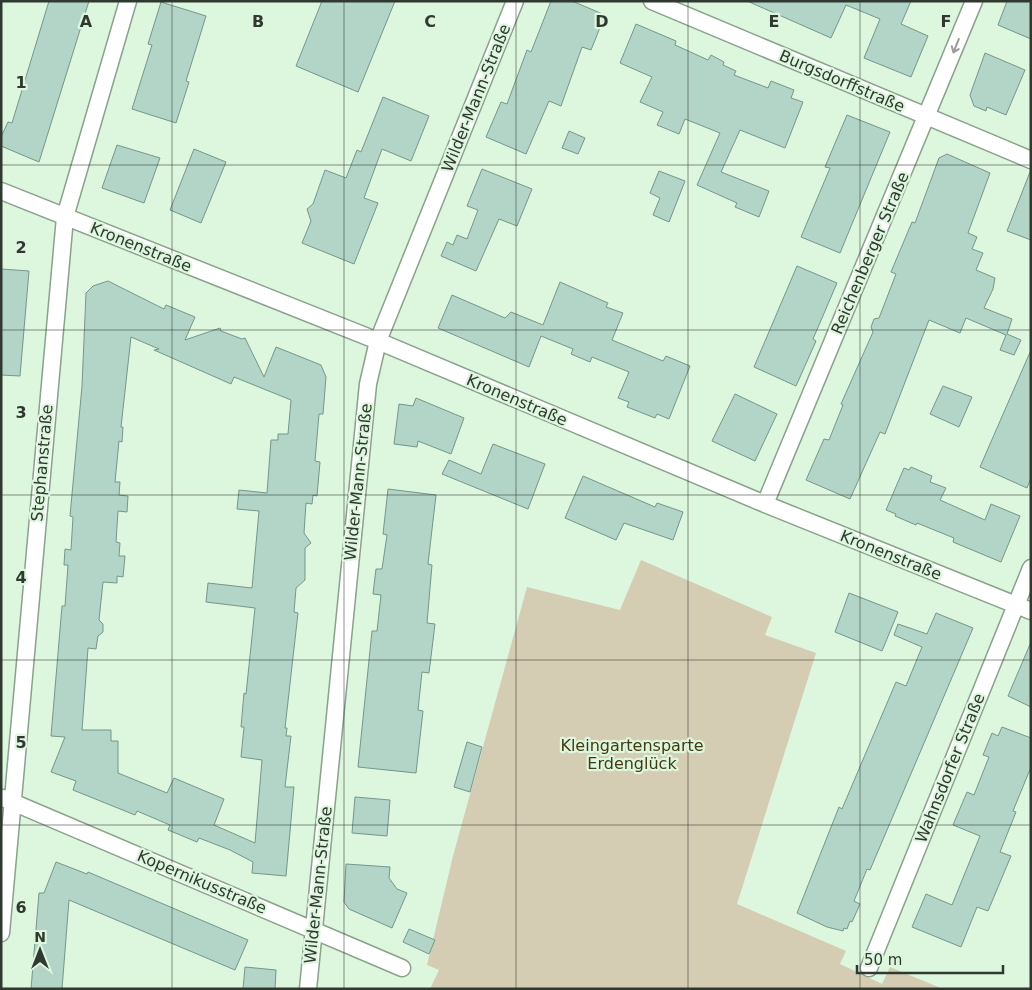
<svg xmlns="http://www.w3.org/2000/svg" width="1032" height="990" viewBox="0 0 1032 990" font-family="'DejaVu Sans',sans-serif">
<style>
.green{fill:#d4cdb3}
.building{fill:#b2d5c8;stroke:#75968a;fill-rule:evenodd}
.lines{fill:none;stroke-linecap:round;stroke-linejoin:round}
.street-casing{stroke:#8aa18b;stroke-width:19}
.street{stroke:#fff;stroke-width:16}
.oneway{stroke:#989c98}
.grid{fill:none;stroke:#303930;stroke-width:1;stroke-opacity:0.55}
.labels{text-anchor:middle;dominant-baseline:central;stroke-width:4.5;stroke-linejoin:round;paint-order:stroke}
.street-label{font-size:16px;fill:#303930;stroke:#ddf6de}
.park-label{font-size:16px;fill:#443a10;stroke:#ddf6de}
.grid-label{font-size:16px;text-anchor:middle;font-weight:bold;fill:#303930;stroke:#ddf6de;stroke-width:4.5;stroke-linejoin:round;paint-order:stroke}
</style>
<rect width="100%" height="100%" fill="#ddf6de"/>
<!-- green -->
<path class="green" d="M641 560 772 617 765 635 816 653 737 904 846 951 840 964 882 984 890 967 943 989H430L439 970 427 965 453 856 527 587 620 610Z"/>
<!-- building -->
<path class="building" d="M49 1H89L39 162 1 146V137L8 122 12 123Z
M322 1H395L358 92 296 66Z
M551 1H572L605 15 591 50 582 47 561 106 549 101 526 154 486 137 501 102 507 104 527 50 531 52Z
M747 1H911L901 24 928 36 911 77 864 58 880 19 846 5 831 38Z
M1007 1H1031V39L998 25Z
M161 2 206 16 186 81 189 82 176 123 132 109 152 45 148 44Z
M636 24 676 41 675 45 708 60 711 55 724 62 723 65 736 71 734 75 768 88 771 81 794 90 791 98 803 102 785 148 740 130 721 172 769 191 759 217 735 207 737 203 697 185 720 133 685 119 679 134 657 125 663 112 640 102 652 77 620 63Z
M985 53 1025 70 1006 115 987 107 986 111 974 106 970 95Z
M383 97 429 116 411 161 382 149 364 198 378 203 354 264 302 243 311 221 307 209 313 204 325 170 346 178 357 150 361 152Z
M847 115 890 132 840 253 801 237 830 168 825 167Z
M569 131 585 138 578 154 562 148Z
M117 145 160 158 144 203 102 188Z
M194 149 226 162 201 223 170 210Z
M947 154 990 173 968 233 977 237 972 249 983 253 976 270 995 278 993 289 984 308 1012 319 1007 334 1021 340 1014 355 1000 350 1006 335 966 318 960 333 929 320 885 434 880 432 850 499 806 480 824 439 829 440 843 405 841 404 873 332 871 327 874 319 879 318 896 274 891 272 912 222 915 223 939 158Z
M482 169 532 189 517 226 499 219 476 271 441 256 447 242 453 245 457 235 467 239 478 210 467 206Z
M659 171 685 181 669 222 653 215 660 198 650 193Z
M1030 172 1031 173V240L1007 231Z
M797 266 837 283 813 339 816 341 796 386 754 367Z
M1 269 29 271 20 376 1 375Z
M108 281 164 309 166 305 195 317 185 340 220 328 221 331 242 339 245 338 264 377 276 347 321 365 326 377 323 414H319L315 461 320 462 317 496 313 495 312 504 306 503 304 533 311 543 305 548V580L296 588 294 612 298 613 285 728H287L286 736H291L285 787H294L286 876 252 873 253 862 230 850 199 838 197 842 168 830 170 825 137 811 135 815 73 790 76 781 51 772 65 737 51 736 62 606H65L68 565H64L65 549 71 550 73 517 70 516 82 386 86 293 93 286ZM131 337 159 349 154 350 231 384 234 377 291 400 288 434H278V440H271L267 493 239 490 237 509 259 511 252 588 208 583 206 602 255 608 246 694 244 693 241 727H244L241 757 262 760 255 843 214 825 224 799 174 778 167 793 118 773V741H111V730H82L88 648 96 649 98 636 103 632V624L99 620 103 582 117 583V576L123 577 125 556H119L120 543 116 542 118 511 127 512 128 496 119 495 120 482H115L119 441 122 442 123 427H121Z
M560 282 608 303 606 307 623 313 612 340 663 361 666 356 690 366 669 419 657 414 655 418 627 407 629 402 618 398 629 372 592 357 590 362 571 354 573 349 541 336 529 367 438 328 452 295 505 318 511 312 543 325Z
M1031 350V478L1027 488 980 467Z
M943 386 972 397 959 427 930 414Z
M735 394 777 414 755 461 712 441Z
M416 398 464 418 451 454 418 441 417 447 394 444 399 404 413 406Z
M493 444 545 464 528 509 442 474 449 460 481 474Z
M911 467 932 476 930 482 946 488 940 500 985 520 991 504 1020 516 1001 562 953 542 954 538 917 523 916 525 895 516 896 514 886 510 904 468 909 470Z
M583 476 655 507 657 503 683 512 673 540 624 523 616 540 565 518Z
M388 489 436 495 428 564 432 565 427 623 435 624 429 673 422 672 418 710 423 711 416 773 358 767 372 631H377L381 595 373 594 376 569H382L387 535 383 534Z
M849 593 898 612 882 651 835 632Z
M936 613 973 628 870 870 867 869 854 901 860 904 852 922 850 921 847 929 844 928 843 931 827 927 797 913 839 807 842 809 896 682 906 686 922 647 894 635 898 624 927 634Z
M1031 642V707L1008 696Z
M1002 727 1031 738V767L1013 811 1016 812 1000 852 1011 856 988 911 977 907 961 947 912 927 926 894 952 905 980 836 953 825 967 792 974 795 989 757 983 755 992 733 998 736Z
M467 742 482 747 470 792 454 787Z
M355 797 390 800 387 836 352 833Z
M56 862 87 874 88 872 248 940 235 970 69 900 62 989H31L39 893H44Z
M346 864 390 867 389 878 397 889 407 893 392 928 349 909 344 902Z
M409 929 435 940 429 954 403 942Z
M245 967 276 970 275 989H243Z"/>
<g class="lines">
<!-- street casing -->
<g class="street-casing">
<path id="street" d="M652 1 1031 160
M1 191 378 341 765 504 1031 611
M765 504 974 1
M3 798 402 968
M1 933 65 217 128 1
M869 968 1031 568
M308 989 368 384 378 341 515 1"/>
</g>
<!-- street -->
<use href="#street" class="street"/>
</g>
<!-- one-way arrows -->
<defs><path id="oneway-shaft" d="M-6 0H5M1.5-3L5.5 0L1.5 3" fill="none" stroke-width="1.6" stroke-linecap="round" stroke-linejoin="round" transform="scale(1.25)"/></defs>
<use class="oneway" href="#oneway-shaft" transform="translate(956 46) rotate(112)"/>
<!-- grid -->
<path class="grid" d="M172 1V989M344 1V989M516 1V989M688 1V989M860 1V989M1 165H1031M1 330H1031M1 495H1031M1 660H1031M1 825H1031"/>
<g class="labels">
<!-- street labels -->
<g class="street-label">
<text transform="translate(842 81) rotate(23)">Burgsdorffstraße</text>
<text transform="translate(476 98) rotate(-68)">Wilder-Mann-Straße</text>
<text transform="translate(141 247) rotate(22)">Kronenstraße</text>
<text transform="translate(870 253) rotate(-67)">Reichenberger Straße</text>
<text transform="translate(517 400) rotate(23)">Kronenstraße</text>
<text transform="translate(42 463) rotate(-85)">Stephanstraße</text>
<text transform="translate(358 482) rotate(-84)">Wilder-Mann-Straße</text>
<text transform="translate(891 555) rotate(22)">Kronenstraße</text>
<text transform="translate(950 768) rotate(-68)">Wahnsdorfer Straße</text>
<text transform="translate(202 882) rotate(23)">Kopernikusstraße</text>
<text transform="translate(318 885) rotate(-84)">Wilder-Mann-Straße</text>
</g>
<!-- park labels -->
<g class="park-label">
<text x="632" y="745">Kleingartensparte<tspan x="632" dy="18">Erdenglück</tspan></text>
</g>
</g>
<g class="grid-label">
<text x="86" y="27">A</text>
<text x="258" y="27">B</text>
<text x="430" y="27">C</text>
<text x="602" y="27">D</text>
<text x="774" y="27">E</text>
<text x="946" y="27">F</text>
<text x="21" y="88">1</text>
<text x="21" y="253">2</text>
<text x="21" y="418">3</text>
<text x="21" y="583">4</text>
<text x="21" y="748">5</text>
<text x="21" y="913">6</text>
</g>
<!-- border -->
<rect width="1032" height="990" fill="none" stroke="#303930" stroke-width="5"/>
<!-- north arrow -->
<g transform="translate(40 950)" stroke="#ddf6de" stroke-width="4" paint-order="stroke">
<path d="M0-4L9 19L0 12L-9 19Z" fill="#303930"/>
<text y="-8" font-size="14" font-weight="bold" text-anchor="middle" fill="#303930">N</text>
</g>
<!-- scale -->
<path d="M857 965v8h146v-8" fill="none" stroke="#303930" stroke-width="2.5"/>
<text x="864" y="965" font-size="15" fill="#303930" stroke="#ddf6de" stroke-width="4" paint-order="stroke">50 m</text>
</svg>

----------------------------------------

* _WORK REQUIRED_
Copy every line from the records that holds the string "lines".

* _RESULT OF THIS TASK_
.lines{fill:none;stroke-linecap:round;stroke-linejoin:round}
<g class="lines">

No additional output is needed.